Work request
Give the records again word for word. Leave every picture out.

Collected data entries
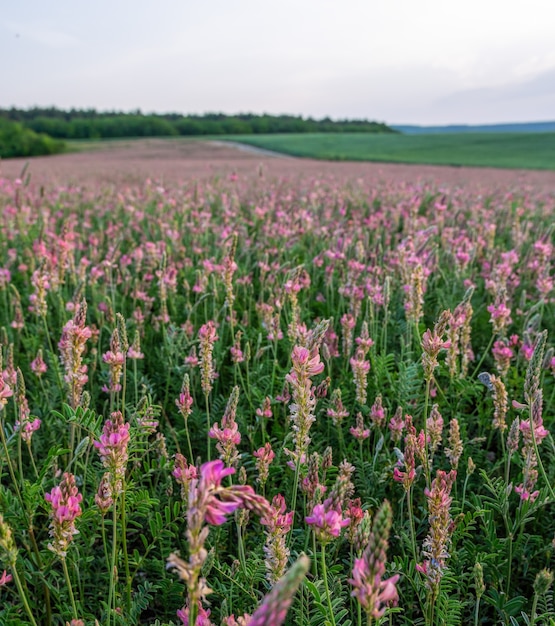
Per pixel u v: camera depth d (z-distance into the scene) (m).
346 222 9.20
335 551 2.67
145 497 2.71
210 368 3.21
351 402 4.14
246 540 3.10
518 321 5.50
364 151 57.81
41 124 98.06
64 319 5.21
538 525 3.26
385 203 12.31
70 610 2.46
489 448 4.11
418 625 2.73
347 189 14.19
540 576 2.12
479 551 2.86
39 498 2.52
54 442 3.61
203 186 14.86
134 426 2.82
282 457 3.55
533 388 2.51
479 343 5.40
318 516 1.69
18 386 2.94
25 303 6.22
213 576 2.83
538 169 37.75
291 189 13.74
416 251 5.30
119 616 2.38
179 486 3.34
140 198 12.46
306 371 2.19
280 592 0.95
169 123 104.25
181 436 3.96
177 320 5.66
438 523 2.16
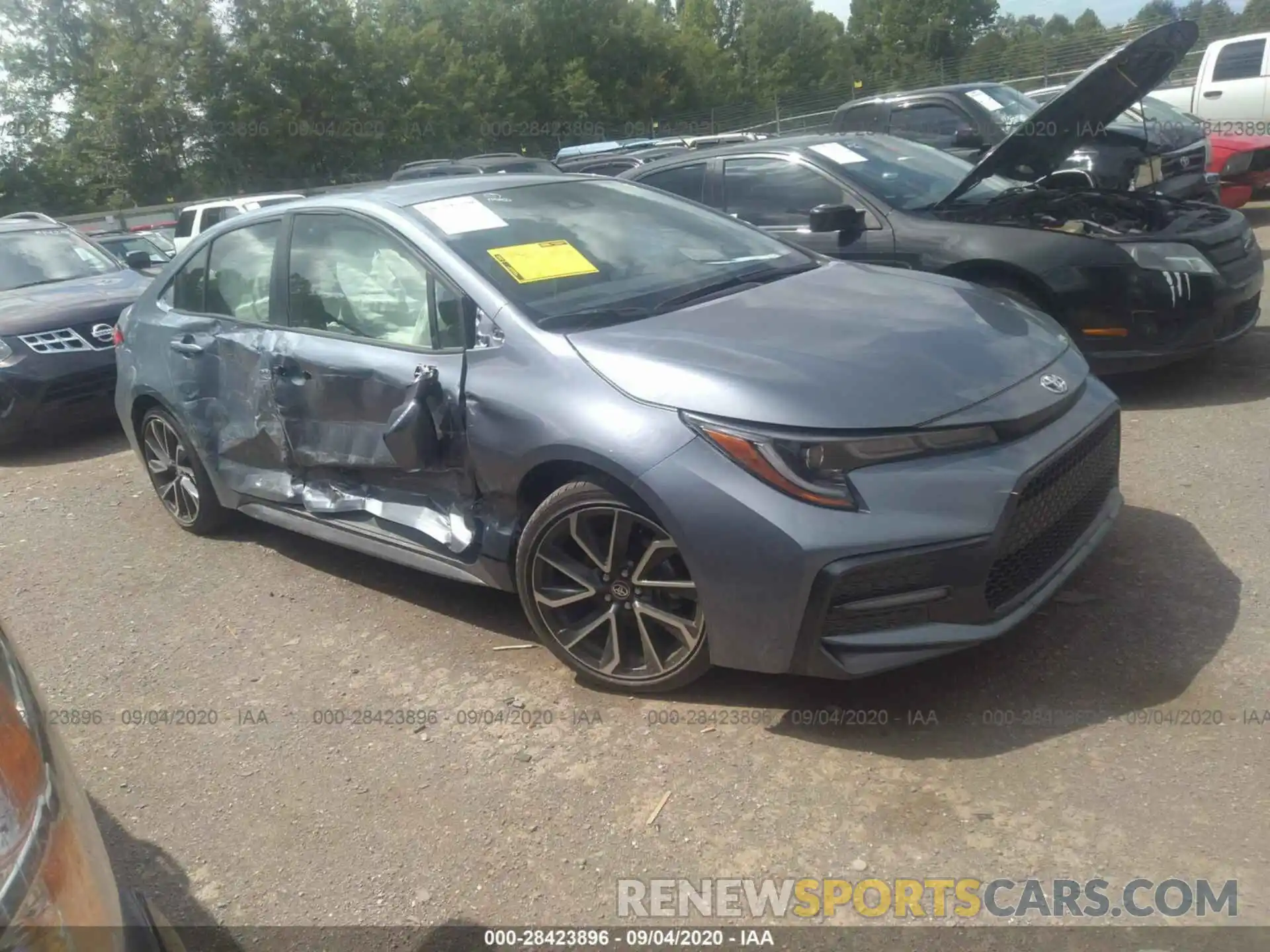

Problem solution
Per pixel u v: camera depth d (z-distance into the scene) (m).
346 222 9.20
335 551 2.67
145 497 2.71
210 368 3.21
351 402 4.14
246 540 3.10
518 321 5.50
364 151 57.81
41 124 98.06
64 319 5.21
538 525 3.26
385 203 12.31
70 610 2.46
489 448 4.11
418 625 2.73
347 189 14.19
540 576 2.12
479 551 2.86
39 498 2.52
54 442 3.61
203 186 14.86
134 426 2.82
282 457 3.55
533 388 2.51
479 343 5.40
318 516 1.69
18 386 2.94
25 303 6.22
213 576 2.83
538 169 37.75
291 189 13.74
416 251 5.30
119 616 2.38
179 486 3.34
140 198 12.46
306 371 2.19
280 592 0.95
169 123 104.25
181 436 3.96
177 320 5.66
438 523 2.16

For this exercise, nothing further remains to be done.